Tuesday 8 May 2018
Suppose you have a guest virtual machine and you'd like to give it read-only access to a set of (large) files created and managed in the host OS (or possibly a different guest VM). Current options for this are inefficient. You can use a network filesystem like 9pfs or NFS to share the files, but that means every read copies the data from host to guest, which means the data exists in two places in system RAM, and throughput is limited. Latency is also bad in practice. Alternatively you can copy the files into a filesystem on the guest, after which access is efficient, but the copy itself is slow especially if the guest won't read all the data, plus of course you have to manage replication and you need twice the persistent storage.
It seems to me a custom-designed host-guest filesystem could share data pages between host and guest, allowing very efficient I/O with no extra copies or memory footprint, as well as fully supporting mmap(), even for writing (i.e., you can have shared-memory communication between applications in different VMs). I imagine the host kernel would mmap() files into guest physical memory and the guest filesystem driver would use those pages as the data pages for its view of the files, similar to the way persistent memory storage devices work. Non-read/write operations such as open, close, directory reading, etc, could be hypercalls from the guest into the host, which I imagine can be quite fast. With this approach, guest reads and writes would have minimal added latency over host reads and writes: for guest-cached pages, none at all, and for guest-cache misses, just the cost of nested page faults.

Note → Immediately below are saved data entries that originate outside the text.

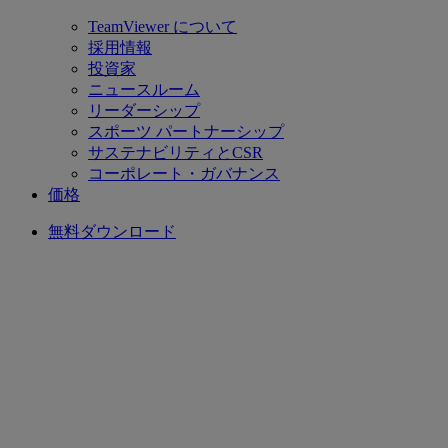
TeamViewer について
採用情報
投資家
ニュースルーム
リーダーシップ
スポーツ パートナーシップ
サステナビリティとCSR
コーポレート・ガバナンス
価格
無料ダウンロード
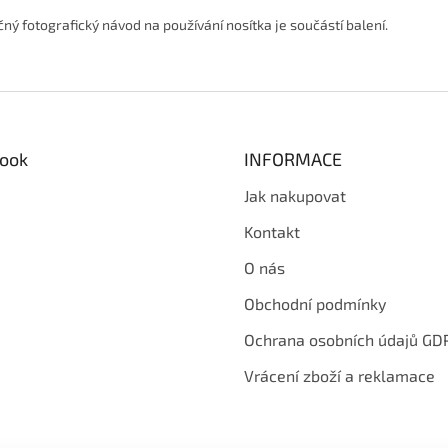
čný fotografický návod na používání nosítka je součástí balení.
ook
INFORMACE
Jak nakupovat
Kontakt
O nás
Obchodní podmínky
Ochrana osobních údajů GD
Vrácení zboží a reklamace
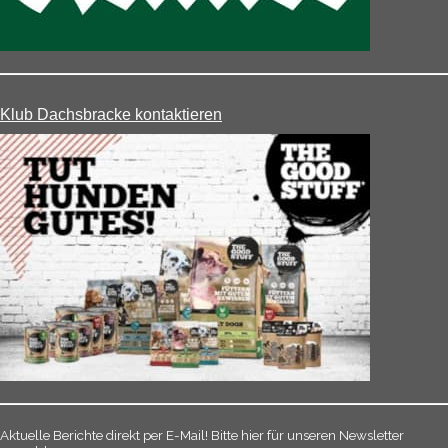
Klub Dachsbracke kontaktieren
Aktuelle Berichte direkt per E-Mail! Bitte hier für unseren Newsletter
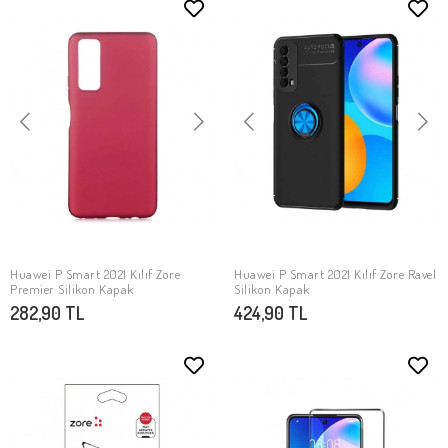
Huawei P Smart 2021 Kılıf Zore
Huawei P Smart 2021 Kılıf Zore Ravel
SEPETE EKLE
SEPETE EKLE
Premier Silikon Kapak
Silikon Kapak
282,90 TL
424,90 TL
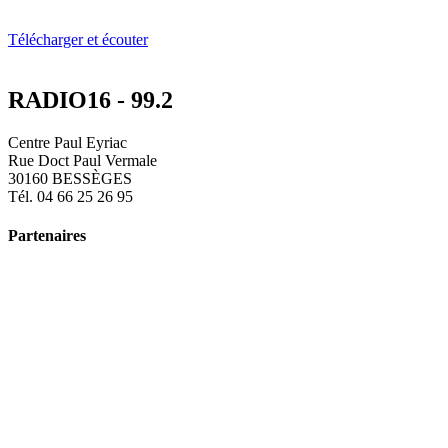
Télécharger et écouter
RADIO16 - 99.2
Centre Paul Eyriac
Rue Doct Paul Vermale
30160 BESSÈGES
Tél. 04 66 25 26 95
Partenaires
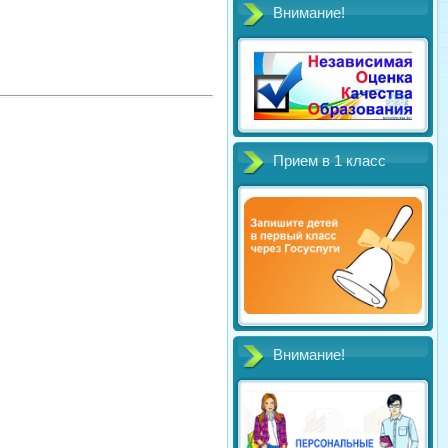
Внимание!
Прием в 1 класс
Внимание!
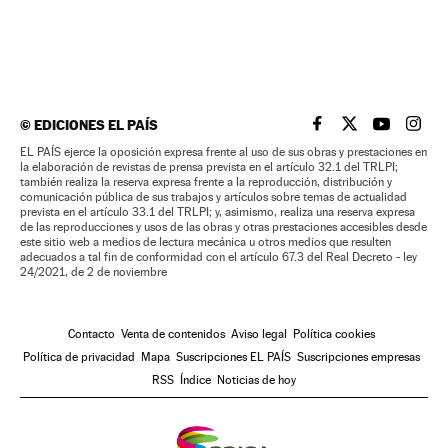
©
EDICIONES EL PAÍS
EL PAÍS BRASIL EN
EL PAÍS BRASI
EL PAÍS B
EL PA
EL PAÍS ejerce la oposición expresa frente al uso de sus obras y prestaciones en
la elaboración de revistas de prensa prevista en el artículo 32.1 del TRLPI;
también realiza la reserva expresa frente a la reproducción, distribución y
comunicación pública de sus trabajos y artículos sobre temas de actualidad
prevista en el artículo 33.1 del TRLPI; y, asimismo, realiza una reserva expresa
de las reproducciones y usos de las obras y otras prestaciones accesibles desde
este sitio web a medios de lectura mecánica u otros medios que resulten
adecuados a tal fin de conformidad con el artículo 67.3 del Real Decreto - ley
24/2021, de 2 de noviembre
Contacto
Venta de contenidos
Aviso legal
Política cookies
Política de privacidad
Mapa
Suscripciones EL PAÍS
Suscripciones empresas
RSS
Índice
Noticias de hoy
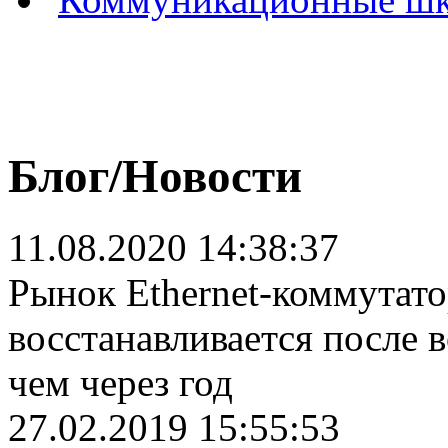
Блог/Новости
11.08.2020 14:38:37
Рынок Ethernet-коммутат
восстанавливается после 
чем через год
27.02.2019 15:55:53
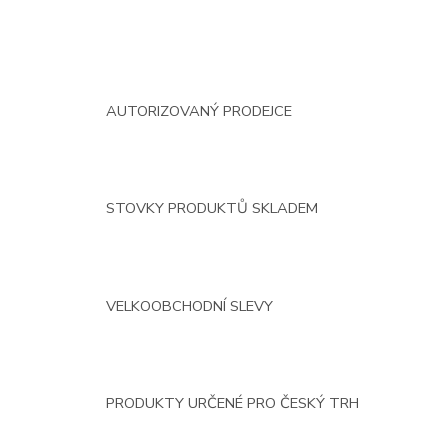
AUTORIZOVANÝ PRODEJCE
STOVKY PRODUKTŮ SKLADEM
VELKOOBCHODNÍ SLEVY
PRODUKTY URČENÉ PRO ČESKÝ TRH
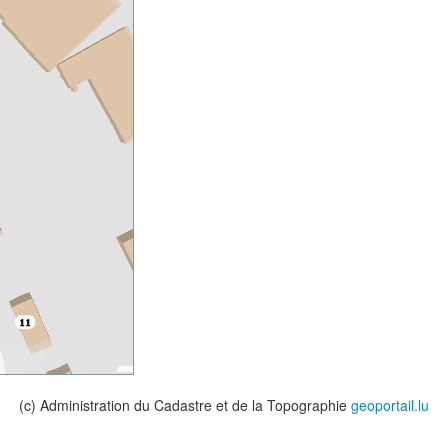
(c) Administration du Cadastre et de la Topographie
geoportail.lu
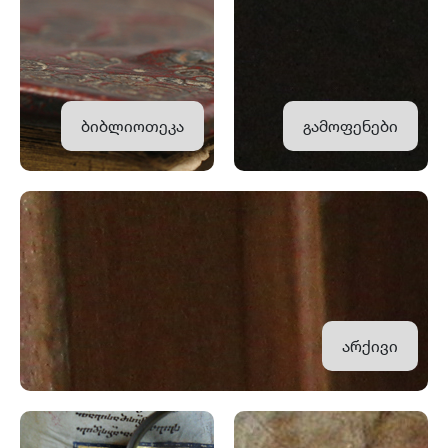
ბიბლიოთეკა
გამოფენები
არქივი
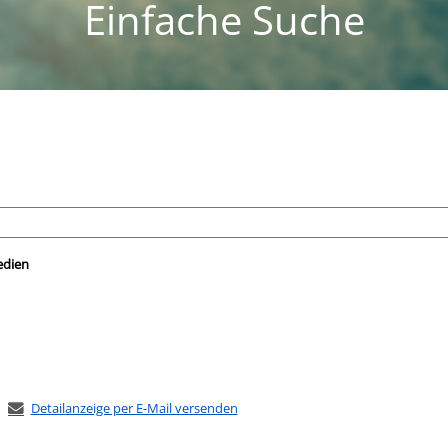
Einfache Suche
nach der Sie suchen wollen.
edien
Detailanzeige per E-Mail versenden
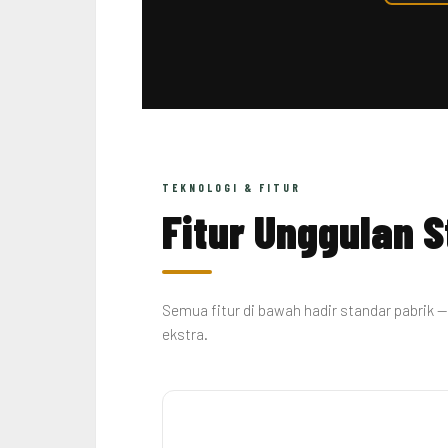
TEKNOLOGI & FITUR
Fitur Unggulan 
Semua fitur di bawah hadir standar pabrik 
ekstra.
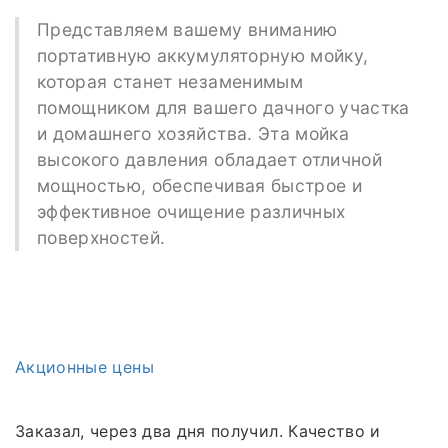
Представляем вашему вниманию
портативную аккумуляторную мойку,
которая станет незаменимым
помощником для вашего дачного участка
и домашнего хозяйства. Эта мойка
высокого давления обладает отличной
мощностью, обеспечивая быстрое и
эффективное очищение различных
поверхностей.
Акционные цены
Заказал, через два дня получил. Качество и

Even a read-only version of this would be very useful to us. I'm surprised that it doesn't already exist. Maybe it does and it's just not well known? If it doesn't exist, it seems to me this would be an excellent grad-student OS research project. It doesn't sound very difficult. Stanford's Disco project had something like this 20 years ago.
Update Kata Containers (aka Intel Clear Containers) describes something pretty close to what I want, using DAX and QEMU's nvdimm virtualization to map some host files into the guest. But it sounds like you can only map a filesystem image file into the guest, rather than accessing host files on a file by file basis, and then it wouldn't be possible to update files from the host.